==== Records provided ====

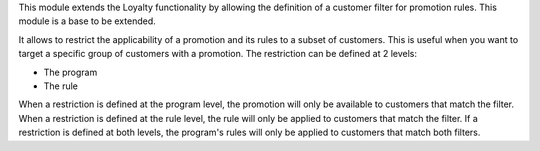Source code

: This module extends the Loyalty functionality by allowing the definition of a customer
filter for promotion rules. This module is a base to be extended.

It allows to restrict the applicability of a promotion and its rules to a subset of customers.
This is useful when you want to target a specific group of customers with a promotion.
The restriction can be defined at 2 levels:

- The program
- The rule

When a restriction is defined at the program level, the promotion will only be available to
customers that match the filter. When a restriction is defined at the rule level, the rule
will only be applied to customers that match the filter. If a restriction is defined at both
levels, the program's rules will only be applied to customers that match both filters.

====

[Work request]: Every line in the records above with the string "that" in it should be shown.

[Solution for this problem]:
customers that match the filter. When a restriction is defined at the rule level, the rule
will only be applied to customers that match the filter. If a restriction is defined at both
levels, the program's rules will only be applied to customers that match both filters.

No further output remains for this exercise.